Daran anschließend wird der jüngste Solist des Abends, der soeben mit einem ersten Preis beim Regionalwettbewerb „Jugend musiziert“ 2016 ausgezeichnete zwölfjährige Cellist Jochen Grooß, mit dem Adagio aus dem Konzert für Violoncello von Giovanni Battista Costanzi in die frühe Klassik führen. Den ersten Teil des Konzerts schließt wiederum Filip Gonszczyk mit einem „Gassenhauer“ der deutschen Oper ab, der Arie des Papageno „Der Vogelfänger bin ich ja“ aus Mozarts „Zauberflöte“.

Anspruchsvolle Barockmusik

Im zweiten Teil des Konzerts zeigt die Blockflötistin Charlotte Pape, begleitet von der Geigerin Annette Grooß und dem Cellisten Jochen Grooß als Basso continuo, mit einer Sonate des deutschen Komponisten Georg Philipp Telemann den Rang der Altblockflöte als anspruchsvolles Soloinstrument der Barockmusik.

Mit der ersten Flötistin des Collegium Jülich Cornelia Tölle folgt ein großer musikalischer Sprung in die frühe Moderne. Cornelia Tölle trägt das Prélude à „L’après midi d’un faune“ von Claude Debussy vor, dessen Komposition als Geburtsstunde der Moderne gilt.

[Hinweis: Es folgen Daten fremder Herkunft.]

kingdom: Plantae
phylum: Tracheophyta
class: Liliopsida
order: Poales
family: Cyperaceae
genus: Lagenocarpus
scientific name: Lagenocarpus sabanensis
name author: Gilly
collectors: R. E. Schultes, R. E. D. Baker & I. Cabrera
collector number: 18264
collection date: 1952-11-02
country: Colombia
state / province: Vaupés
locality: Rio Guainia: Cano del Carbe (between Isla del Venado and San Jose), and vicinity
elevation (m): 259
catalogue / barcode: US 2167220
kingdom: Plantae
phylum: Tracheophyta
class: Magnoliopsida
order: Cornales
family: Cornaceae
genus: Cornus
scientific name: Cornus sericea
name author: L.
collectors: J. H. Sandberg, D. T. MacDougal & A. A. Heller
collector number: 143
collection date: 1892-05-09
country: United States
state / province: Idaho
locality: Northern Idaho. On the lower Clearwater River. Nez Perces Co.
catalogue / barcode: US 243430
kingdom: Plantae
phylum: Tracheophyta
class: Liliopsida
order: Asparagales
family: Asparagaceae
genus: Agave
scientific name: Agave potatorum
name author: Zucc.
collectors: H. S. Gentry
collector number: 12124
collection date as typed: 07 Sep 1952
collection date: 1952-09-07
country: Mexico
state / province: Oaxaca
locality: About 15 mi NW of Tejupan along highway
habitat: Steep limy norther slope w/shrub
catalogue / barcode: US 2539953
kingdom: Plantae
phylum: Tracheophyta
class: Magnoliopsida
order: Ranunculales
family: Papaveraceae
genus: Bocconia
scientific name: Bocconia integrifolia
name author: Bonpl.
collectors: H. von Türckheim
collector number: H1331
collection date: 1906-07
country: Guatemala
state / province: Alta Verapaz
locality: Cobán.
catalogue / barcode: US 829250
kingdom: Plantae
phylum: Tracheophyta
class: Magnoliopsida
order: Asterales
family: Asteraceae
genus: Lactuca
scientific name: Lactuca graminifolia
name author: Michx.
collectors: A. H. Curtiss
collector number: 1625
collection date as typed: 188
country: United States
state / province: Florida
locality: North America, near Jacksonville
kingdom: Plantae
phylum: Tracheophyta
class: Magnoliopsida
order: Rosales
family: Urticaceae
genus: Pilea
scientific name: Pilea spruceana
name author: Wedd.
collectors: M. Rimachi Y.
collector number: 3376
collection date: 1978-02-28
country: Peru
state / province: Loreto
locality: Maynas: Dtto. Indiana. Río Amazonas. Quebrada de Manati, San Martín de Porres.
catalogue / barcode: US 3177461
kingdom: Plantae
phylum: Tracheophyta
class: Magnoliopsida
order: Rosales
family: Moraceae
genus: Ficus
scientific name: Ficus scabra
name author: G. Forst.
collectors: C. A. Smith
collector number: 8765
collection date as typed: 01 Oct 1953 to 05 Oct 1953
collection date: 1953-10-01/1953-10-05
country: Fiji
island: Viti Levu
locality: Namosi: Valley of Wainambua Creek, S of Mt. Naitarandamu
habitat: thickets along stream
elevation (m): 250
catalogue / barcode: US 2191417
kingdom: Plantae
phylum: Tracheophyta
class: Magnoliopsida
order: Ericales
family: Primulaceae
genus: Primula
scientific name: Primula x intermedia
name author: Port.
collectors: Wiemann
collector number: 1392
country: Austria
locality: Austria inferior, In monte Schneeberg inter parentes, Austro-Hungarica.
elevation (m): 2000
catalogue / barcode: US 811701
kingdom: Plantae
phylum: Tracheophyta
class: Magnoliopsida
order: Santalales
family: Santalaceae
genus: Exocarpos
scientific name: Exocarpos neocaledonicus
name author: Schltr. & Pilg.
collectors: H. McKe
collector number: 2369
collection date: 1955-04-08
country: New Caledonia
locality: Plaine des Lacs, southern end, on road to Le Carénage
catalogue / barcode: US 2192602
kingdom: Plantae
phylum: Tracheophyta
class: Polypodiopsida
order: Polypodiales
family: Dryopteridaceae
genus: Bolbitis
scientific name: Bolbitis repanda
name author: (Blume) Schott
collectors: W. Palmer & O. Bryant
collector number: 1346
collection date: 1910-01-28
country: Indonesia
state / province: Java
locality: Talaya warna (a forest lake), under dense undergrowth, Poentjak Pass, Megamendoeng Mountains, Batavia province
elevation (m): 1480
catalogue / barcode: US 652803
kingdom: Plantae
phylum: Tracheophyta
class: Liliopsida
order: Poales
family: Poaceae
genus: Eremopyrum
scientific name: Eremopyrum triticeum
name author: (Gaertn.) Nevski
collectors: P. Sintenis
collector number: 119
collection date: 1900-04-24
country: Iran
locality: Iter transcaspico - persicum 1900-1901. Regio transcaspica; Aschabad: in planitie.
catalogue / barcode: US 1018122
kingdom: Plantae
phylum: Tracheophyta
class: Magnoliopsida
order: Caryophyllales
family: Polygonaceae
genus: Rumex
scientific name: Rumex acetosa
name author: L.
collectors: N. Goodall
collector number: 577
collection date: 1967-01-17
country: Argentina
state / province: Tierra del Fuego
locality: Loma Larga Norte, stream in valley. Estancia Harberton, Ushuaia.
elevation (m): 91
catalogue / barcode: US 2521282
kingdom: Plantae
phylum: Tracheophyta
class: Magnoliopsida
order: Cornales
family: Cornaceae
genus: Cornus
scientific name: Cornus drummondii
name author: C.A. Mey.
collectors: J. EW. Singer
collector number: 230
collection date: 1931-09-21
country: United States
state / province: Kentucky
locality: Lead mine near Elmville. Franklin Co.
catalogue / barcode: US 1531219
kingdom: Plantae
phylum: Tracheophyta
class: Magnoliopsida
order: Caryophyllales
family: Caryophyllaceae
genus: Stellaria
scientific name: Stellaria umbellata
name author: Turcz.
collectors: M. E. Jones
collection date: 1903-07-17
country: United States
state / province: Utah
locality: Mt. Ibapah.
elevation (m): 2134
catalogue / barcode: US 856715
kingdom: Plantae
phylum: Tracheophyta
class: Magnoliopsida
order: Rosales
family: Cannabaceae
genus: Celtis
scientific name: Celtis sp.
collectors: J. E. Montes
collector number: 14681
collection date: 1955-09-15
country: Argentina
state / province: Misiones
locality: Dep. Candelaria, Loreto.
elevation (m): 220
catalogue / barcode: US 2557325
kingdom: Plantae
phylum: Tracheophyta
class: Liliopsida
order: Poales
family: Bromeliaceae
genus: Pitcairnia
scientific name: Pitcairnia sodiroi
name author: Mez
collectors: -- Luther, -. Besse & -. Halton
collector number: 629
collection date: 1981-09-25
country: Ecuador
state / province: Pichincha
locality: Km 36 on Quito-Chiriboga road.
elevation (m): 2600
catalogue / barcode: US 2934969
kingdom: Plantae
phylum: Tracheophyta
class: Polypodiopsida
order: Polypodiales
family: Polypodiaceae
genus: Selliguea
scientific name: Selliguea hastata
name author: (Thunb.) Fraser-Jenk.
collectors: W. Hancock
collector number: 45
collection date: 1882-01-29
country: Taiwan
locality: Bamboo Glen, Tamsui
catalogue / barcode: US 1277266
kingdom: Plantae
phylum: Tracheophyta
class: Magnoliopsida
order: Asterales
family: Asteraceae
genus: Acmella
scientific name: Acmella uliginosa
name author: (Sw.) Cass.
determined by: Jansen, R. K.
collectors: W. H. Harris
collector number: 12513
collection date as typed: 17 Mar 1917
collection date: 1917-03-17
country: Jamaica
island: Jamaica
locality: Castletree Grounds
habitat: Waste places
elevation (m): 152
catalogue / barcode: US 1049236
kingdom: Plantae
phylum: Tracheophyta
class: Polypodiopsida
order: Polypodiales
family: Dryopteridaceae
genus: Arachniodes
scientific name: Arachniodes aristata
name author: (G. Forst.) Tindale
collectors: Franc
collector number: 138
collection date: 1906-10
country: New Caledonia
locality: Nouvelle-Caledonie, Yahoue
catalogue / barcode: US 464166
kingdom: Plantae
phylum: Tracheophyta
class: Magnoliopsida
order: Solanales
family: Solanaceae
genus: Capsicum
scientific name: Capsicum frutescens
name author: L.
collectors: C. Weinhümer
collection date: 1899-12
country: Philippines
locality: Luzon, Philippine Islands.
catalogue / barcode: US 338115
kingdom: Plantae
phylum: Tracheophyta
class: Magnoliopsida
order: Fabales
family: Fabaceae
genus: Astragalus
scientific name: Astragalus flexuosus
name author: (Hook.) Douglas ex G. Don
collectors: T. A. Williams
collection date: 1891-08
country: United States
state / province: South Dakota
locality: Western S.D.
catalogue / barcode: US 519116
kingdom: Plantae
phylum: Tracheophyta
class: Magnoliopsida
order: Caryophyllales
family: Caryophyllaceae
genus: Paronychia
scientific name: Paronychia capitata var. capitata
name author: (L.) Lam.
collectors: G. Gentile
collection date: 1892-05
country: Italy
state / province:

Zum Abschluss lässt die Geigerin Annette Grooß mit dem von ungarischen Motiven geprägten Allegro aus Johannes Brahms‘ dritter Violinsonate ein fundamentales Werk der deutschen Romantik für dieses Instrument erklingen.

Als Klavierbegleitung der „Jungen Overbacher Solisten“ wirkt wieder die Pianistin Ina Otte (Aachen) an dem Konzert mit. Wie immer führt Johannes Urban, Oboist der Bläservielharmonie Hambach, in das Programm ein.

Karten (5 Euro/Schüler und Studenten 2,50 Euro) gibt es im Vorverkauf im Sekretariat des Gymnasiums Haus Overbach, Barmen, sowie an der Abendkasse.